I've also tried out the JBL Flip, and found it to be a bit bulky, but the sound was pretty impressive.


----------



## probasestealer (Apr 19, 2018)

It's over $100, but the Bose soundlink is awesome


----------



## pennstater2005 (Jul 17, 2017)

probasestealer said:


> It's over $100, but the Bose soundlink is awesome


Yeah I got the Bose SoundLink Mini 2 refurbished two years ago for $150. Out of your price range I know but it is phenomenal sound.


----------



## zinger565 (Nov 28, 2017)

I second Anker products. Wife and I got a pair of their smaller ones (look like cubes) a few years ago. Get around 13 hrs of battery life, and they're loud enough to be heard while we ride bikes.


----------



## stotea (Jul 31, 2017)

zinger565 said:


> I second Anker products. Wife and I got a pair of their smaller ones (look like cubes) a few years ago. Get around 13 hrs of battery life, and they're loud enough to be heard while we ride bikes.


In general, I've always been pleased with Anker products. However, I recently found out a significant amount of their Amazon reviews are paid/fake. I totally get why they do it and that they're far from the only company that does it, but it still really bothers me.


----------



## Budstl (Apr 19, 2017)

Jbl flip 4


----------



## not-a-pilot (Jun 25, 2018)

I don't know about best, but the Owlee Stealth 360 is under a hundred and I get more than 8 hours easily.
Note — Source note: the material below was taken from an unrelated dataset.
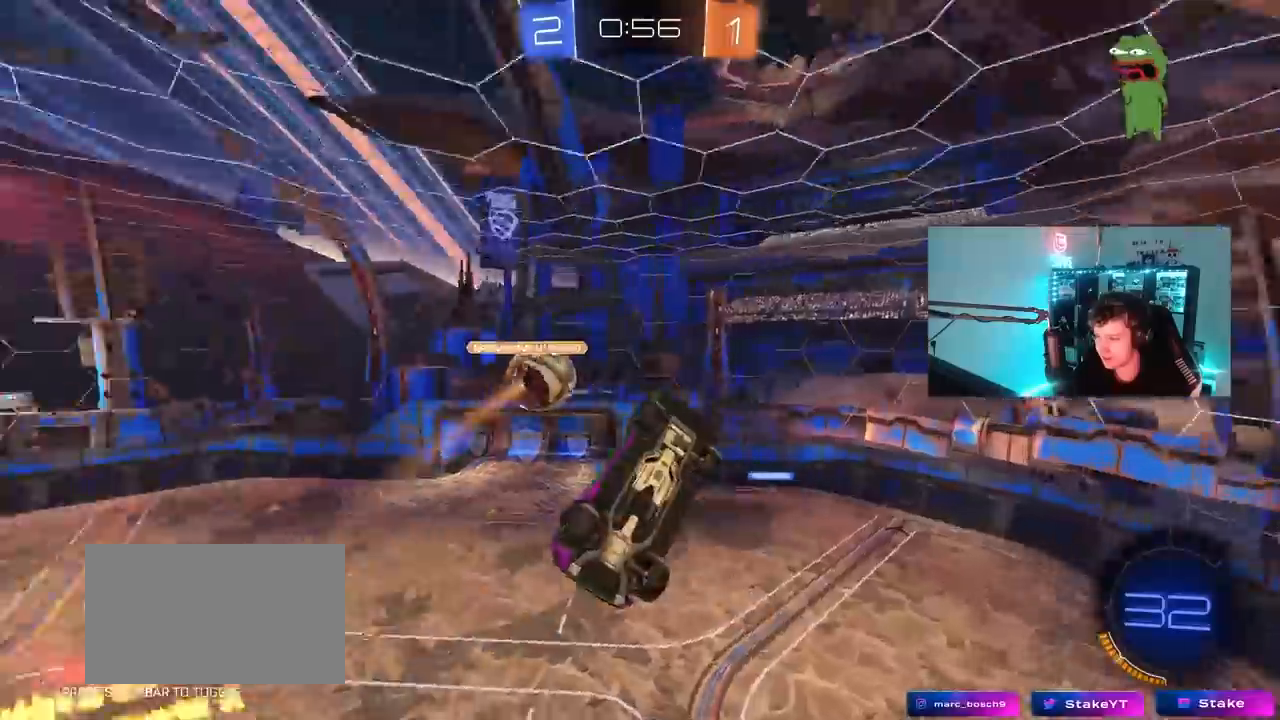
{"keys": ["a", "shift"], "mouse": [], "mouse_move": "still", "events": [[117, "d", "up"], [117, "s", "up"], [167, "a", "down"], [167, "shift", "down"], [400, "w", "down"], [500, "w", "up"]]}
It has NFC for quick pairing. The sound is good, but the Bose Soundlink is the standard for reasonable priced speakers.


----------



## Colonel K0rn (Jul 4, 2017)

FWIW, I bought an Anker Soundcore Flare. I really like it, and picked it up at WalMart for @ $60. Sound is great, and battery life is around 10 hours, depending on volume you play it at. LED's are decent, and I like the fact it's waterproof, because we use it when we're swimming and playing in the pool.


----------



## daganh62 (May 4, 2018)

Doss soundbox it has 4.4 stars on Amazon and is only $30. My wife got me one for father's day and it gets loud but starts clear. 12 hour battery life.


----------



## Jconnelly6b (Mar 4, 2018)

I have 2 of these, and they are great. You can pair together for stereo sound, they come with a little raft so you can use in the pool. Completely waterproof, and very loud. Sound quality isn't near Bose, but for outdoor portable music most of the time I'm not looking for great SQ, I just want to hear music.

You can buy 2 and still be way under your $100 mark.

https://www.amazon.com/gp/product/B01K9NLCV8/ref=oh_aui_search_detailpage?ie=UTF8&psc=1


----------



## Stellar P (Apr 13, 2018)

I've got the  Bose Soundlink II . We usually have to charge it once a week. We'll run it for about an hour when were cooking dinner (~5-6 hrs/wk) and while messing around on the back patio/garage (~3 hrs/wk). Overall, I'm happy with it.


----------



## bgillroy (May 30, 2018)

The Sony XB21 I bought has been awesome. You do have to use their Sony App, but it provides good features besides just pairing and playing. I compared it to all the Bluetooth speakers in Best Buy a few months ago, and don't feel like I made any sound quality compromises versus speakers that were similar sized, but twice as much money.


----------



## Turftoe (Jun 28, 2018)

stotea said:


> zinger565 said:
> 
> 
> > I second Anker products. Wife and I got a pair of their smaller ones (look like cubes) a few years ago. Get around 13 hrs of battery life, and they're loud enough to be heard while we ride bikes.
> ...


That is sad to hear that they do that for reviews, but I will say that Anker's customer service is top notch. I have been buying their powerline charging cables for Android and iPhone for years and a few of the cables have stopped working. They drop shipped me replacements immediately at no cost to me. I will continue to buy their products for that reason.


----------



## Rene (May 18, 2018)

I ordered this one true AliExpress. Cheap and not bad at all....
http://s.aliexpress.com/n2YJFZFJ


----------